To sum up, one can consider $X_0=Y_0=W_0$, $X_{n+1}=X_n+2^n\sqrt{3}\cdot W_{n+1}$ and $Y_{n+1}=2Y_n$ or $Y_{n+1}=2^{n+1}W_{n+1}$ with equal probabilities, with $(W_n)_{n\geqslant0}$ i.i.d. standard normal.
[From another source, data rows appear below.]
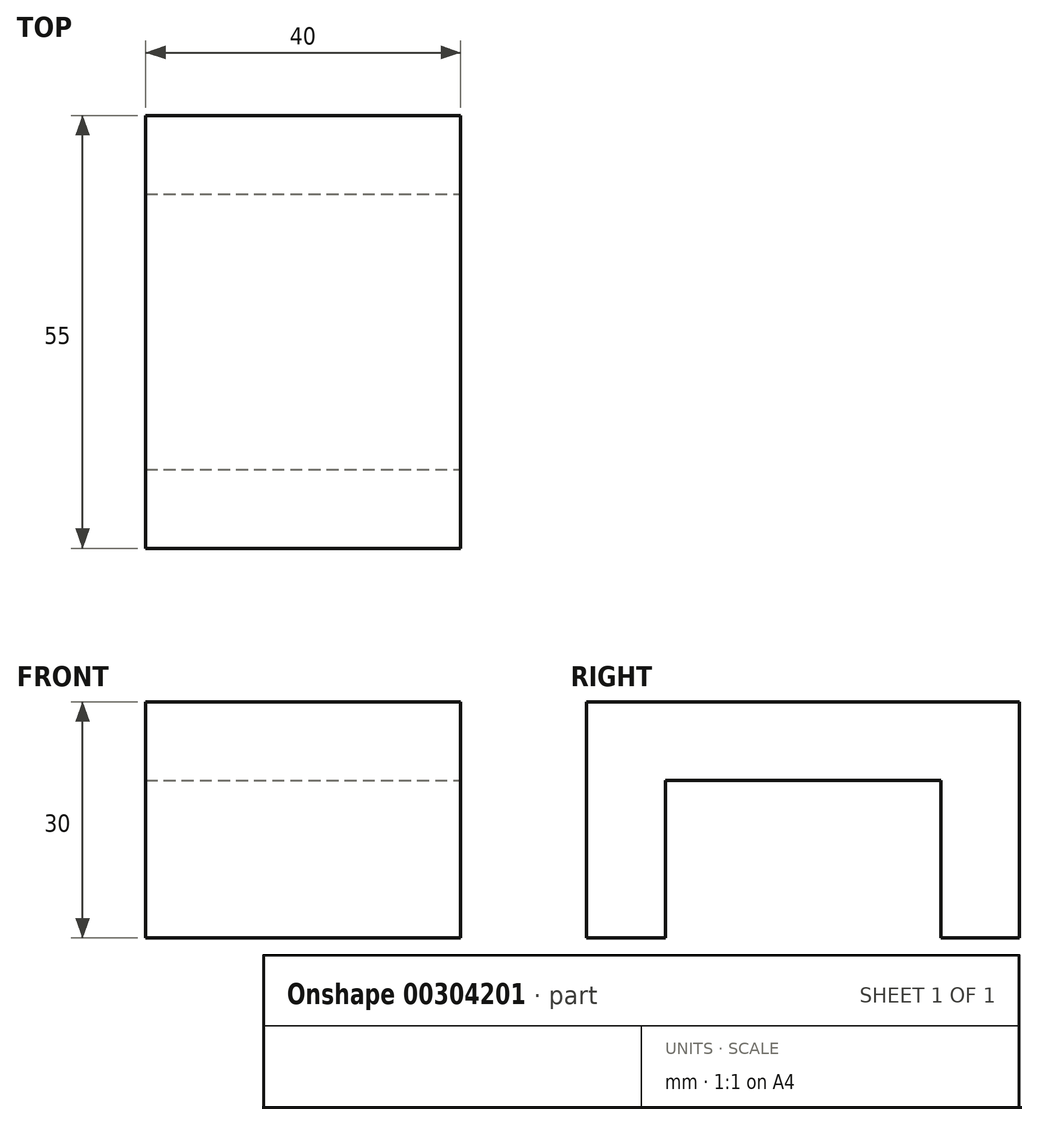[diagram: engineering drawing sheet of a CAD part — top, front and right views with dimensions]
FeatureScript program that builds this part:
annotation { "Feature Type Name" : "Feature", "Feature Type Description" : "" }
export const myFeature = defineFeature(function(context is Context, id is Id, definition is map)
    precondition{}
    {
        {
            var Q0;
            Q0=qCreatedBy(makeId("Top.planeOp"),FACE);
            var sketch = newSketch(context, id + "F0", { "sketchPlane" : qUnion([Q0])});
            skLineSegment(sketch, "E0.bottom", {"start": v(-20.33, 28.14) * mm, "end": v(19.67, 28.14) * mm});
            skLineSegment(sketch, "E0.top", {"start": v(-20.33, -26.86) * mm, "end": v(19.67, -26.86) * mm});
            skLineSegment(sketch, "E0.left", {"start": v(-20.33, 28.14) * mm, "end": v(-20.33, -26.86) * mm});
            skLineSegment(sketch, "E0.right", {"start": v(19.67, 28.14) * mm, "end": v(19.67, -26.86) * mm});
            skLineSegment(sketch, "E1.bottom", {"start": v(-20.33, 18.14) * mm, "end": v(19.67, 18.14) * mm});
            skLineSegment(sketch, "E1.top", {"start": v(-20.33, -16.86) * mm, "end": v(19.67, -16.86) * mm});
            skLineSegment(sketch, "E1.left", {"start": v(-20.33, 18.14) * mm, "end": v(-20.33, -16.86) * mm});
            skLineSegment(sketch, "E1.right", {"start": v(19.67, 18.14) * mm, "end": v(19.67, -16.86) * mm});
            skSolve(sketch);
        }
        {
            var Q0;
            Q0=makeQuery(id+"F0.imprint","IMPRINT",FACE,{"disambiguationData":[TD([[makeQuery(id+"F0.imprint","IMPRINT",EDGE,{"derivedFrom":sQuery(id+"F0.wireOp",EDGE,"E1.bottom")}),-1.0]])]});
            extrude(context, id + "F1", {"entities" : qUnion([Q0]), "depth" : 30 * mm});
        }
        {
            var Q0;
            Q0 = qSketchRegion(id + "F0", true);
            extrude(context, id + "F2", {"entities" : qUnion([Q0]), "operationType" : NewBodyOperationType.ADD, "depth" : 30 * mm});
        }
        {
            var Q0;
            {var subQ0=sQuery(id+"F0.wireOp",EDGE,"E1.right");var subQ1=sQuery(id+"F0.wireOp",EDGE,"E1.left");Q0=makeQuery(id+"F2.boolean.opBoolean","MERGE",FACE,{"derivedFrom":[makeQuery(id+"F1.opExtrude","CAP_FACE",FACE,{"disambiguationData":[OSD([sQuery(id+"F0.wireOp",EDGE,"E1.bottom"),sQuery(id+"F0.wireOp",EDGE,"E1.top"),subQ1,subQ0])],"isStart":true}),makeQuery(id+"F2.opExtrude","CAP_FACE",FACE,{"disambiguationData":[OSD([sQuery(id+"F0.wireOp",EDGE,"E0.bottom"),sQuery(id+"F0.wireOp",EDGE,"E0.top"),sQuery(id+"F0.wireOp",EDGE,"E0.left"),sQuery(id+"F0.wireOp",EDGE,"E0.right"),subQ1,subQ0])],"isStart":true})]});}
            var sketch = newSketch(context, id + "F3", { "sketchPlane" : qUnion([Q0])});
            skLineSegment(sketch, "E2.bottom", {"start": v(-20.33, 16.86) * mm, "end": v(19.67, 16.86) * mm});
            skLineSegment(sketch, "E2.top", {"start": v(-20.33, -18.14) * mm, "end": v(19.67, -18.14) * mm});
            skLineSegment(sketch, "E2.left", {"start": v(-20.33, 16.86) * mm, "end": v(-20.33, -18.14) * mm});
            skLineSegment(sketch, "E2.right", {"start": v(19.67, 16.86) * mm, "end": v(19.67, -18.14) * mm});
            skSolve(sketch);
        }
        {
            var Q0;
            Q0 = qSketchRegion(id + "F3", true);
            extrude(context, id + "F4", {"entities" : qUnion([Q0]), "operationType" : NewBodyOperationType.REMOVE, "oppositeDirection" : true, "depth" : 20 * mm});
        }
    });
Then $(X_n)_{n\geqslant0}$ and $(Y_n)_{n\geqslant0}$ are two martingales such that, for every $n\geqslant0$, the distributions of $X_n$ and $Y_n$ are both centered normal with variance $4^n$ but the distributions of $(X_n,X_{n+1})$ and $(Y_n,Y_{n+1})$ do not coincide.
For $p\in [0,\frac 13]$, let $(Z_n^p)_{n\in\{0,1\}}$ be a process with law determined by $$Z^p_0 = \begin{cases}-1 & \text{ w.p. } \frac 13\\0 & \text{ w.p. } \frac 13\\1 & \text{ w.p. } \frac 13\\ \end{cases} $$ and $\mathbb{P}[Z^p_1=j|Z^p_0=i] = q_i^j$, where
$$\begin{align} q_0^0 &= p\\ q_0^2 = q_0^{-2} &= \frac 12 -\frac p2\\ q_1^2 = q_{-1}^{-2} &= \frac 23 + \frac p4\\ q_1^0 = q_{-1}^0 &= \frac 16 - \frac p2\\ q_1^{-2} = q_{-1}^2 &= \frac 16 + \frac p4 \end{align} $$
We may check directly that $Z^p$ is a martingale, and that the law of $Z^p_1$ is independent of $p$:
$$ Z^p_1 = \begin{cases}-2 & \text{ w.p. } \frac 49\\0 & \text{ w.p. } \frac 19\\2 & \text{ w.p. } \frac 49\\ \end{cases} $$
Defining $(X_n)_{n\in\mathbb{N}} = Z^0_{\min(n,1)}$ and $(Y_n)_{n\in\mathbb{N}} = Z^\frac{1}{3}_{\min(n,1)}$, we are done.